POST /v1/permissions/check
curl -s -X POST http://localhost:8080/v1/permissions/check \
  -H 'Content-Type: application/json' \
  -d '{
    "resource_type": "document", "resource_id": "readme",
    "permission": "edit",
    "subject_type": "user", "subject_id": "alice"
  }'

{ "allowed": true,  "checked_at": "1" }  ← alice is owner → can edit

curl -s -X POST http://localhost:8080/v1/permissions/check \
  -H 'Content-Type: application/json' \
  -d '{ ..., "subject_id": "bob", "permission": "edit" }'

{ "allowed": false, "checked_at": "1" }  ← bob is only viewer
05

Lookup subjects

Ask who has a given permission on a resource — or which resources a subject can access.

POST /v1/permissions/subjects
# Who can view document:readme?
curl -s -X POST http://localhost:8080/v1/permissions/subjects \
  -d '{
    "resource_type": "document", "resource_id": "readme",
    "permission": "view", "subject_type": "user"
  }'

{
  "subjects": [
    { "subject_type": "user", "subject_id": "alice" },
    { "subject_type": "user", "subject_id": "bob" }
  ],
  "looked_up_at": "1"
}
06

Production with PostgreSQL

Provision tenants, create API keys, and connect persistent storage.

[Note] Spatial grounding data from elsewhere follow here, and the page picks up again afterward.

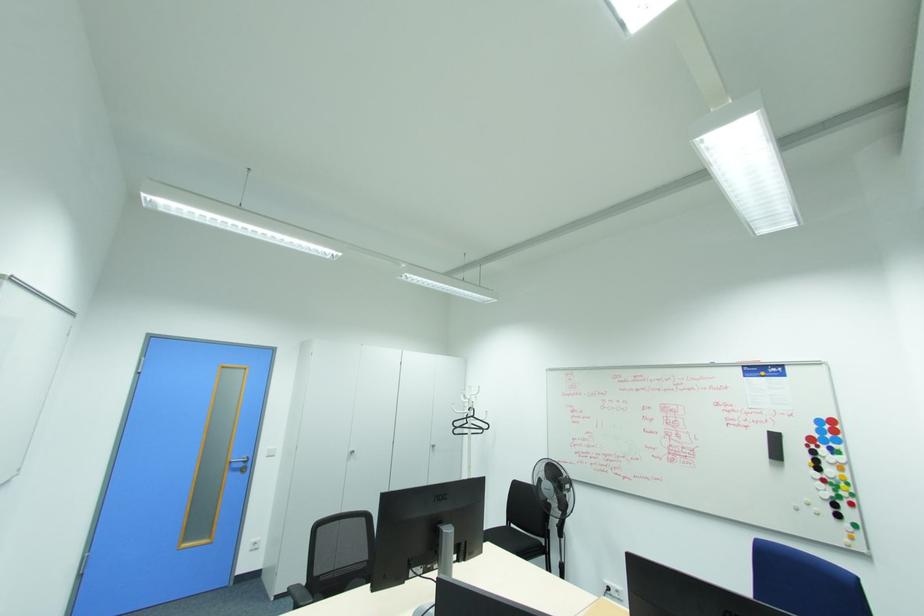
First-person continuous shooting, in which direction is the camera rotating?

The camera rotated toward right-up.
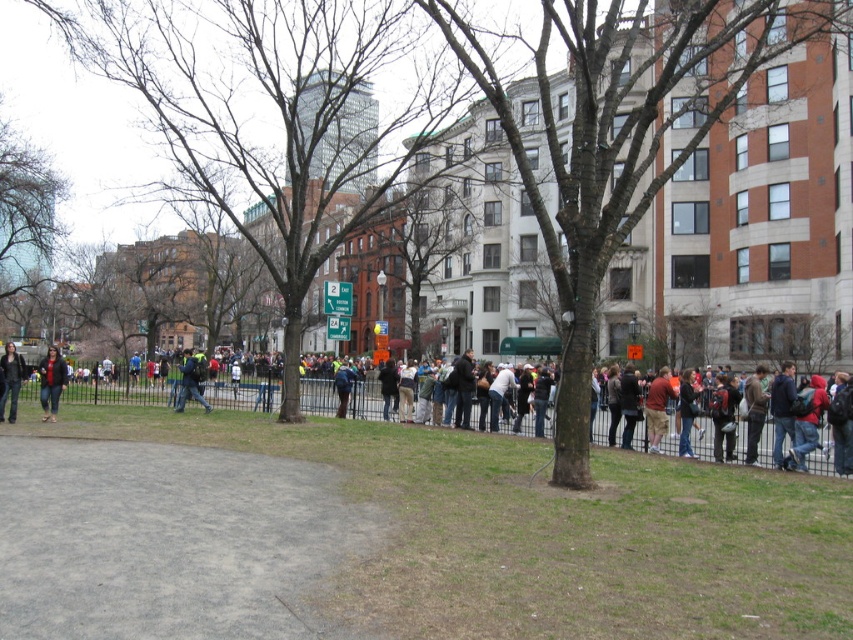
Can you confirm if grassy lawn at center is smaller than dark blue backpack at center?

Indeed, grassy lawn at center has a smaller size compared to dark blue backpack at center.

At what (x,y) coordinates should I click in order to perform the action: click on grassy lawn at center. Please return your answer as a coordinate pair (x, y). The height and width of the screenshot is (640, 853). Looking at the image, I should click on (444, 532).

Which is behind, point (567, 509) or point (184, 353)?

Positioned behind is point (184, 353).

Where is `grassy lawn at center`? grassy lawn at center is located at coordinates (444, 532).

Who is higher up, dark blue backpack at center or blue denim jacket at center?

dark blue backpack at center is higher up.

In the scene shown: Does dark blue backpack at center appear on the left side of blue denim jacket at center?

Correct, you'll find dark blue backpack at center to the left of blue denim jacket at center.

Which is in front, point (186, 392) or point (350, 381)?

Point (186, 392) is more forward.

The width and height of the screenshot is (853, 640). I want to click on dark blue backpack at center, so click(x=190, y=381).

Between dark blue jeans at center and dark blue jacket at right, which one appears on the right side from the viewer's perspective?

From the viewer's perspective, dark blue jacket at right appears more on the right side.

Which is in front, point (831, 456) or point (778, 400)?

Point (778, 400) is in front.

You are a GUI agent. You are given a task and a screenshot of the screen. Output one action in this format:
    pyautogui.click(x=<x>, y=<y>)
    Task: Click on the dark blue jeans at center
    
    Given the screenshot: What is the action you would take?
    pyautogui.click(x=120, y=387)

This screenshot has width=853, height=640. In order to click on dark blue jeans at center in this screenshot , I will do `click(120, 387)`.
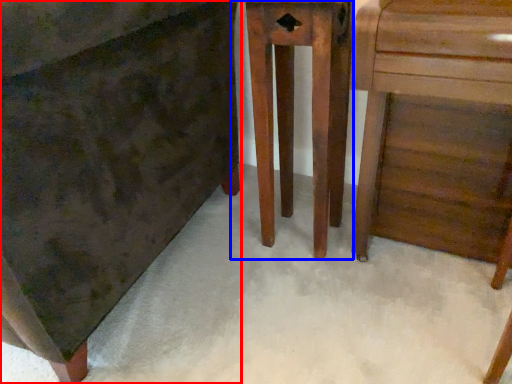
Question: Which object is further to the camera taking this photo, chest of drawers (highlighted by a red box) or furniture (highlighted by a blue box)?

Choices:
 (A) chest of drawers
 (B) furniture

Answer: (B)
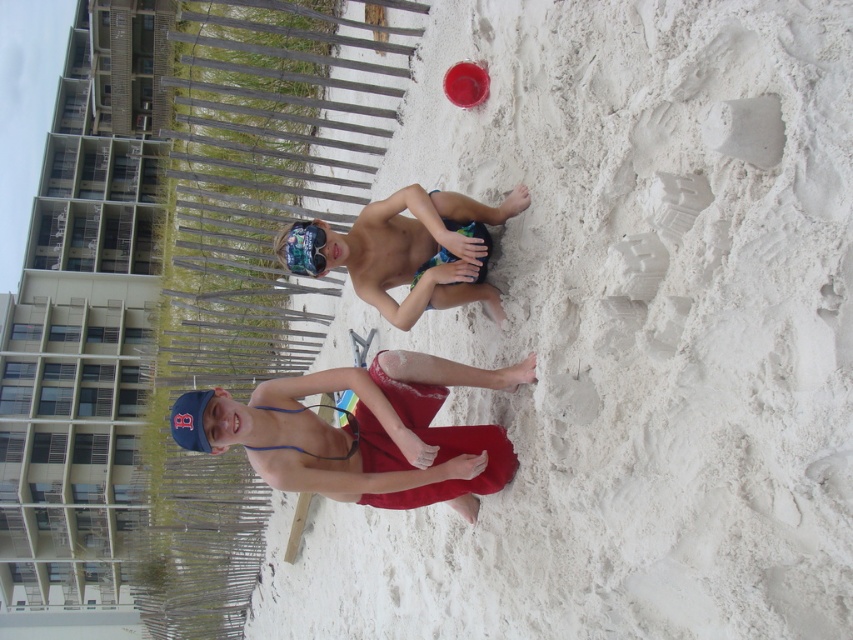
Question: Is red fabric shorts at center wider than printed fabric shorts at center?

Choices:
 (A) no
 (B) yes

Answer: (A)

Question: Does white sandy beach at center appear under printed fabric shorts at center?

Choices:
 (A) yes
 (B) no

Answer: (A)

Question: Which of the following is the farthest from the observer?

Choices:
 (A) (514, 588)
 (B) (515, 374)

Answer: (A)

Question: Which object is the closest to the blue rubber goggles at center?

Choices:
 (A) printed fabric shorts at center
 (B) white sandy beach at center

Answer: (A)

Question: Which point is farther to the camera?

Choices:
 (A) (314, 221)
 (B) (323, 476)
 (C) (463, 256)

Answer: (A)

Question: Does white sandy beach at center appear over red fabric shorts at center?

Choices:
 (A) yes
 (B) no

Answer: (A)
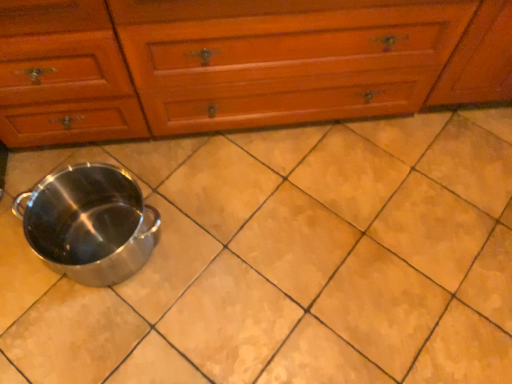
Question: Does satin silver crock pot at lower left turn towards wooden chest of drawers at center?

Choices:
 (A) no
 (B) yes

Answer: (A)

Question: Can you confirm if satin silver crock pot at lower left is taller than wooden chest of drawers at center?

Choices:
 (A) yes
 (B) no

Answer: (B)

Question: Is satin silver crock pot at lower left to the left of wooden chest of drawers at center from the viewer's perspective?

Choices:
 (A) no
 (B) yes

Answer: (B)

Question: Does satin silver crock pot at lower left have a smaller size compared to wooden chest of drawers at center?

Choices:
 (A) no
 (B) yes

Answer: (B)

Question: From a real-world perspective, does satin silver crock pot at lower left stand above wooden chest of drawers at center?

Choices:
 (A) no
 (B) yes

Answer: (A)

Question: Can you confirm if satin silver crock pot at lower left is shorter than wooden chest of drawers at center?

Choices:
 (A) yes
 (B) no

Answer: (A)

Question: Would you say wooden chest of drawers at center is part of matte ceramic tile at center's contents?

Choices:
 (A) yes
 (B) no

Answer: (B)

Question: Does matte ceramic tile at center have a lesser width compared to wooden chest of drawers at center?

Choices:
 (A) no
 (B) yes

Answer: (A)

Question: Is matte ceramic tile at center next to wooden chest of drawers at center?

Choices:
 (A) yes
 (B) no

Answer: (B)

Question: Can you confirm if matte ceramic tile at center is shorter than wooden chest of drawers at center?

Choices:
 (A) yes
 (B) no

Answer: (A)

Question: Does matte ceramic tile at center lie in front of wooden chest of drawers at center?

Choices:
 (A) no
 (B) yes

Answer: (A)

Question: Is matte ceramic tile at center wider than wooden chest of drawers at center?

Choices:
 (A) yes
 (B) no

Answer: (A)

Question: Would you say matte ceramic tile at center contains satin silver crock pot at lower left?

Choices:
 (A) no
 (B) yes

Answer: (A)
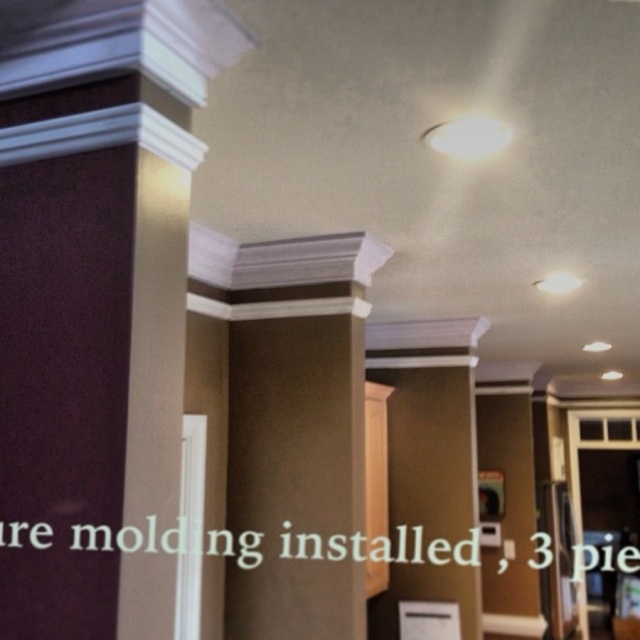
You are an interior designer assessing the space. You notice the white glossy column at upper left and the white glossy crown molding at upper center. Which of these two elements takes up more visual space in the room?

The white glossy crown molding at upper center occupies more visual space than the white glossy column at upper left.

You are an interior designer assessing the space. You need to determine if the white glossy column at upper left can fit into the space currently occupied by the white glossy crown molding at upper center. Based on their widths, what would you advise?

The white glossy column at upper left has a lesser width compared to the white glossy crown molding at upper center. Therefore, the column can fit into the space occupied by the crown molding since it is narrower.

You are standing in the room and want to touch both the white glossy column at upper left and the white glossy crown molding at upper center. Which one can you reach first without moving your position?

You can reach the white glossy column at upper left first because it is closer to you than the white glossy crown molding at upper center.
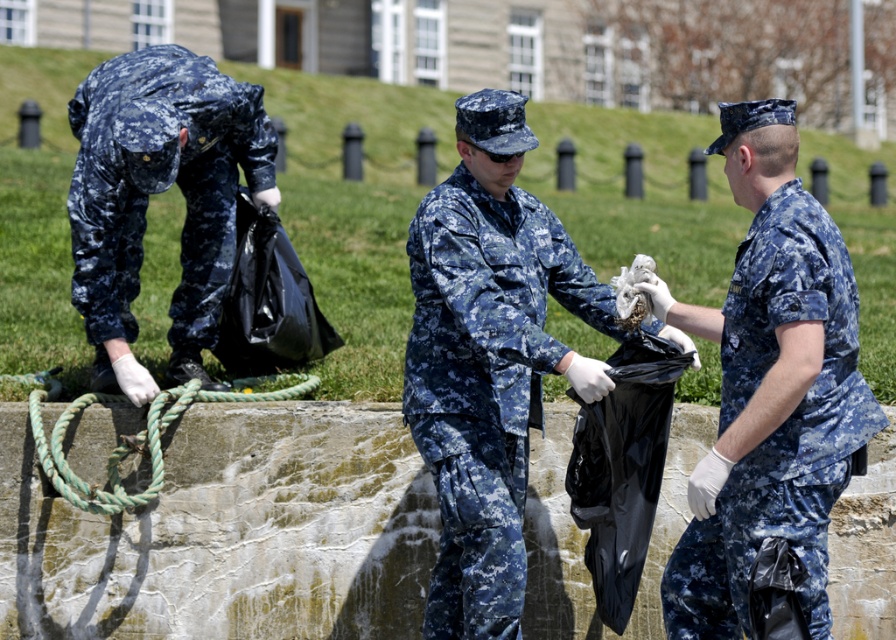
Is digital camouflage uniform at left thinner than green rough rope at center?

Indeed, digital camouflage uniform at left has a lesser width compared to green rough rope at center.

Does digital camouflage uniform at left come in front of green rough rope at center?

No, it is not.

The height and width of the screenshot is (640, 896). What are the coordinates of `digital camouflage uniform at left` in the screenshot? It's located at (160, 182).

Image resolution: width=896 pixels, height=640 pixels. In order to click on digital camouflage uniform at left in this screenshot , I will do `click(160, 182)`.

Consider the image. Can you confirm if camouflage fabric uniform at center is wider than digital camouflage uniform at left?

Correct, the width of camouflage fabric uniform at center exceeds that of digital camouflage uniform at left.

This screenshot has width=896, height=640. Describe the element at coordinates (487, 378) in the screenshot. I see `camouflage fabric uniform at center` at that location.

You are a GUI agent. You are given a task and a screenshot of the screen. Output one action in this format:
    pyautogui.click(x=<x>, y=<y>)
    Task: Click on the camouflage fabric uniform at center
    The width and height of the screenshot is (896, 640).
    Given the screenshot: What is the action you would take?
    pyautogui.click(x=487, y=378)

Does digital camouflage uniform at left have a lesser height compared to digital camouflage uniform at right?

Correct, digital camouflage uniform at left is not as tall as digital camouflage uniform at right.

Does digital camouflage uniform at left have a smaller size compared to digital camouflage uniform at right?

Yes, digital camouflage uniform at left is smaller than digital camouflage uniform at right.

Does point (203, 134) come farther from viewer compared to point (780, 188)?

Yes.

Locate an element on the screen. The height and width of the screenshot is (640, 896). digital camouflage uniform at left is located at coordinates (160, 182).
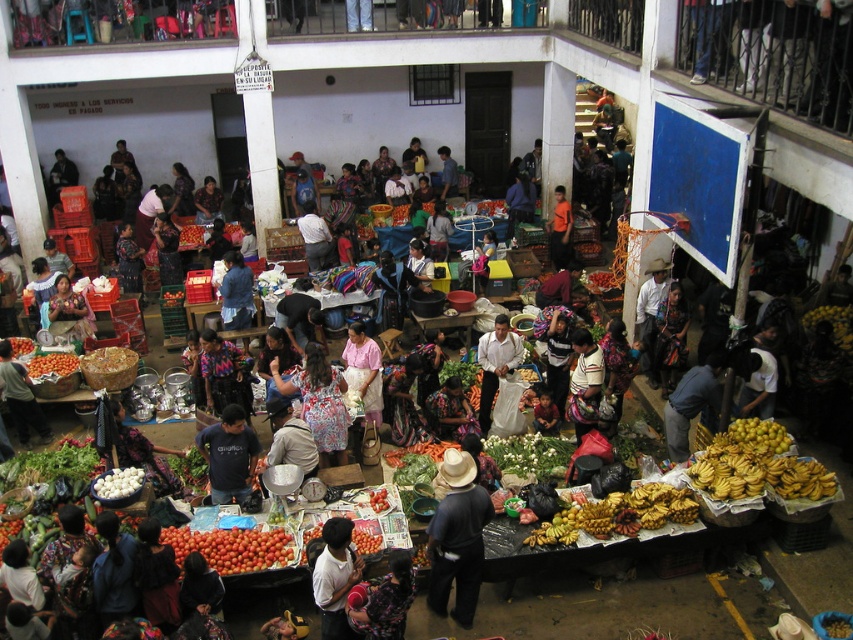
You are a customer at the market and want to place a basket of ripe red tomatoes at lower center onto the white woven fabric at center. Will the tomatoes fit on the fabric without hanging over the edges?

The ripe red tomatoes at lower center is shorter than white woven fabric at center, so the tomatoes will fit on the fabric without hanging over the edges.

You are a vendor at the market and need to display a new batch of oranges. You have two options for placement on your stall. The first option is next to the dark blue fabric at center, and the second is next to the orange matte tomatoes at center. Which location will allow the oranges to be more visible to customers passing by?

The dark blue fabric at center is much taller than the orange matte tomatoes at center, so placing the oranges next to the dark blue fabric at center will make them more visible as the height difference will draw attention.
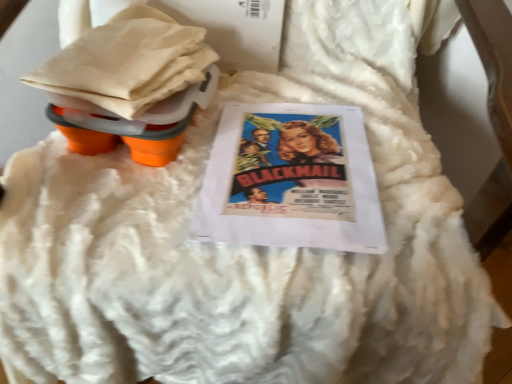
Question: Considering the positions of point (234, 112) and point (113, 132), is point (234, 112) closer or farther from the camera than point (113, 132)?

Choices:
 (A) closer
 (B) farther

Answer: (B)

Question: From the image's perspective, is matte paper movie poster at center positioned above or below orange rubberized cups at upper left?

Choices:
 (A) above
 (B) below

Answer: (B)

Question: In the image, is matte paper movie poster at center on the left side or the right side of orange rubberized cups at upper left?

Choices:
 (A) right
 (B) left

Answer: (A)

Question: From a real-world perspective, relative to matte paper movie poster at center, is orange rubberized cups at upper left vertically above or below?

Choices:
 (A) below
 (B) above

Answer: (B)

Question: Looking at their shapes, would you say orange rubberized cups at upper left is wider or thinner than matte paper movie poster at center?

Choices:
 (A) wide
 (B) thin

Answer: (B)

Question: Considering the positions of point (159, 41) and point (283, 210), is point (159, 41) closer or farther from the camera than point (283, 210)?

Choices:
 (A) farther
 (B) closer

Answer: (A)

Question: In the image, is orange rubberized cups at upper left positioned in front of or behind matte paper movie poster at center?

Choices:
 (A) front
 (B) behind

Answer: (A)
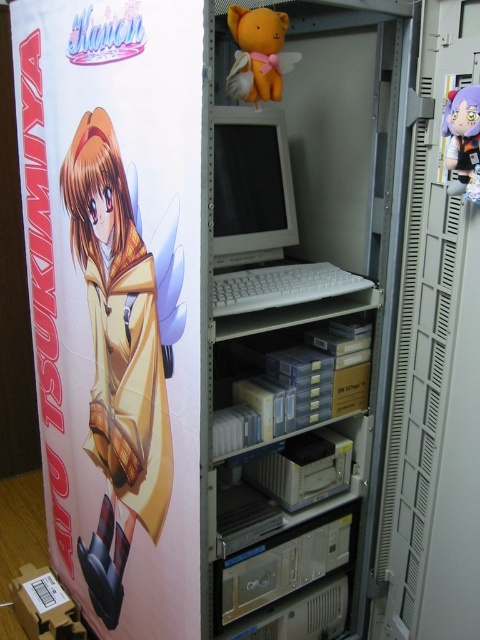
Image resolution: width=480 pixels, height=640 pixels. What do you see at coordinates (116, 298) in the screenshot?
I see `matte paper poster at left` at bounding box center [116, 298].

Who is more forward, [110,340] or [467,104]?

Point [467,104] is in front.

Identify the location of matte paper poster at left. (116, 298).

Locate an element on the screen. The width and height of the screenshot is (480, 640). matte paper poster at left is located at coordinates (116, 298).

Which is below, matte yellow plush at upper center or plush purple doll at right?

plush purple doll at right is lower down.

The height and width of the screenshot is (640, 480). I want to click on matte yellow plush at upper center, so click(257, 52).

Does matte white monitor at center come behind matte yellow plush at upper center?

No, it is in front of matte yellow plush at upper center.

The height and width of the screenshot is (640, 480). What do you see at coordinates (251, 186) in the screenshot?
I see `matte white monitor at center` at bounding box center [251, 186].

At what (x,y) coordinates should I click in order to perform the action: click on matte white monitor at center. Please return your answer as a coordinate pair (x, y). The height and width of the screenshot is (640, 480). Looking at the image, I should click on (251, 186).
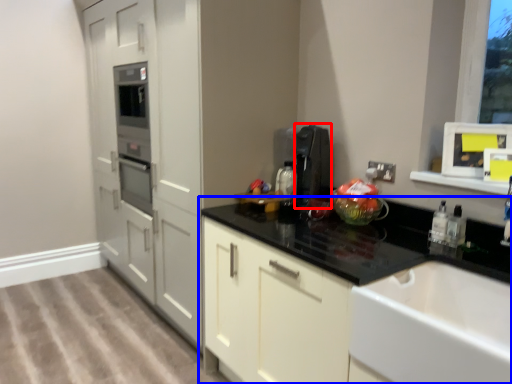
Question: Which object is further to the camera taking this photo, appliance (highlighted by a red box) or countertop (highlighted by a blue box)?

Choices:
 (A) appliance
 (B) countertop

Answer: (A)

Each tenant is fully isolated.

shell
# 1. Run database migrations
kraalzibar-server migrate --config config.toml

# 2. Provision a tenant
kraalzibar-server provision-tenant --name acme --config config.toml

# 3. Create an API key
kraalzibar-server create-api-key --tenant-name acme --config config.toml
# → kraalzibar_a1b2c3d4_s5t6u7v8w9x0y1z2a3b4c5d6e7f8

# 4. Use the key in requests
curl -X POST http://localhost:8080/v1/permissions/check \
  -H 'Authorization: Bearer kraalzibar_a1b2c3d4_...' \
  -d '{ ... }'

Architecture

A clean workspace crate design

REST :8080 gRPC :50051 CRATE kraalzibar-server AuthzService · Middleware · Config CRATE kraalzibar-core Schema DSL · Graph Engine · Types CRATE kraalzibar-storage InMemory + PostgreSQL backends in-memory PostgreSQL CRATE kraalzibar-client Rust gRPC SDK sdks/go gRPC sdks/ts REST metrics + tracing Prometheus · OTLP · Grafana

Kraalzibar is a Cargo workspace with four crates and three client SDKs. The layered design keeps the domain logic free from transport and storage concerns.

Crate / SDK Responsibility
kraalzibar-coreSchema DSL parser, graph engine, domain types
kraalzibar-storageStorage trait, InMemory + PostgreSQL backends
kraalzibar-servergRPC + REST handlers, config, metrics, CLI
kraalzibar-clientRust gRPC SDK
sdks/goGo gRPC SDK
sdks/typescriptTypeScript REST SDK

12-factor compliant. All configuration via environment variables (KRAALZIBAR_ prefix). Structured JSON logs to stdout. Stateless server — all state in PostgreSQL.

Engine limits. Max traversal depth 6. Schema caps: 50 types, 30 relations, 30 permissions per type. Lookup limit 1000 results. Configurable.